I want the user to be able to edit a canvas-text item. As the canvas-text item has less functionality than the text-widget, I want to use the text-widget for editing. So when the editing is started, by mouse double click event, I open a new canvas-window item over the canvas-text item and put a text-widget in it. Then I insert the text of the canvas-text item into the text-widget. Of course the insertion cursor of the text-widget is now positioned at the end of the text-widget. But I want it to be positioned at the location, where the mouse double click happened. How can I do this?
This is my code:
import tkinter as tk
def edit_text(event):
coords = canvas.bbox(canvas_text)
text_ref = tk.Text(root, font=("Courier", 10))
canvas_window = canvas.create_window(coords[0], coords[1], window=text_ref, anchor="nw")
text_ref.bind("<Escape>", lambda event: store_edits(text_ref, canvas_window))
text_ref.insert("1.0", canvas.itemcget(canvas_text, "text"))
text_ref.focus_set()
def store_edits(text_ref, canvas_window):
canvas.itemconfig(canvas_text, text=text_ref.get("1.0", "end"))
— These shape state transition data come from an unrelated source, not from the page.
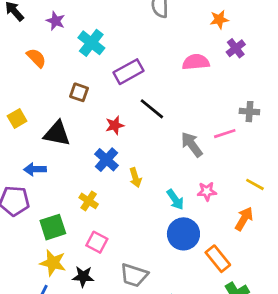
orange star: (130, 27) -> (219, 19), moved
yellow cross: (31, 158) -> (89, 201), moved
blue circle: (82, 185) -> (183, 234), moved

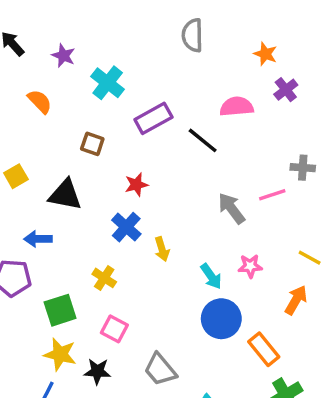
orange star: (219, 19) -> (265, 54), turned 30
black line: (152, 109) -> (203, 140), moved
gray trapezoid: (134, 275) -> (160, 370), turned 32

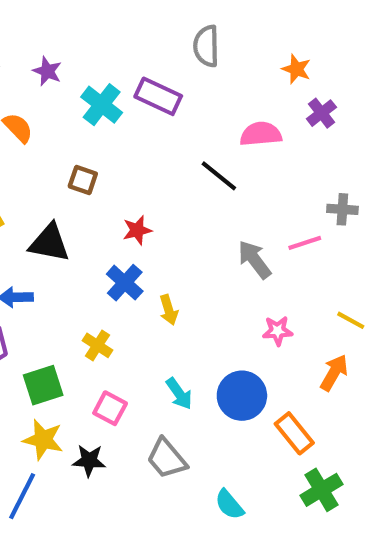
purple rectangle: (153, 118) -> (158, 96), moved, turned 54
cyan arrow: (211, 276) -> (179, 394), moved

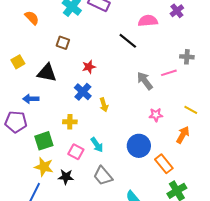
yellow cross: (97, 345) -> (70, 122), turned -32
cyan arrow: (179, 394) -> (97, 145), moved

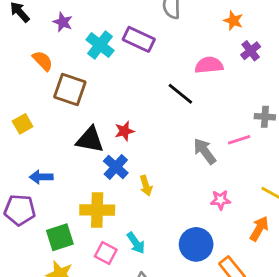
brown square: (63, 43) -> (70, 89), moved, size x1.6
black triangle: (47, 73) -> (90, 140), moved
yellow cross: (70, 122) -> (97, 210), size x1.6

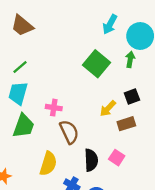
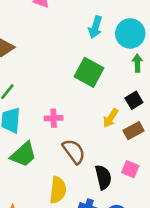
green arrow: (130, 59) -> (137, 63), moved
pink cross: (54, 108) -> (54, 118), moved
green trapezoid: (24, 126) -> (23, 154), turned 40

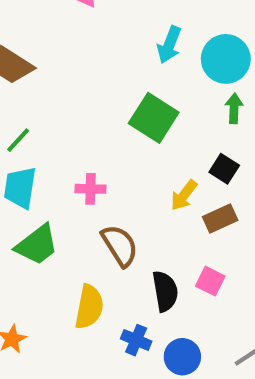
black square: (134, 100) -> (224, 169), turned -30

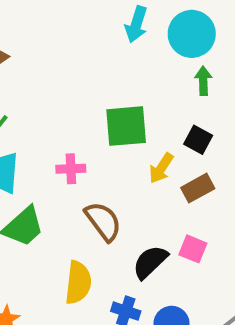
green square: (154, 118) -> (126, 126), moved, turned -33
black semicircle: (165, 291) -> (150, 262), turned -120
canvas.delete(canvas_window)
del text_ref
root = tk.Tk()
canvas = tk.Canvas(root)
canvas.grid()
canvas_text = canvas.create_text(100, 100, text="aaa\n456\n123\n123\n456\n123\nbbb\n", font=("Courier", 10))
canvas.tag_bind(canvas_text, "<Double-Button-1>", edit_text)
root.mainloop()
I ask, because I believe I am not the first one having this problem.
You can use an index of the form "@x,y"
with a text widget, and you can compute the correct x,y based on the information passed in. The trick is that you need to wait until the text widget is visible to use the index, since tkinter can't compute the index until then.
It might look something like this:
def edit_text(event):
coords = canvas.bbox(canvas_text)
...
x = event.x - coords[0]
y = event.y - coords[1]
canvas.after_idle(lambda: text_ref.mark_set("insert", f"@{x},{y}"))
That computation might be off slightly unless you account for the fact that the text widget has a border and highlightthickness that causes the text to be slightly offset from that on the canvas, but this is the general idea.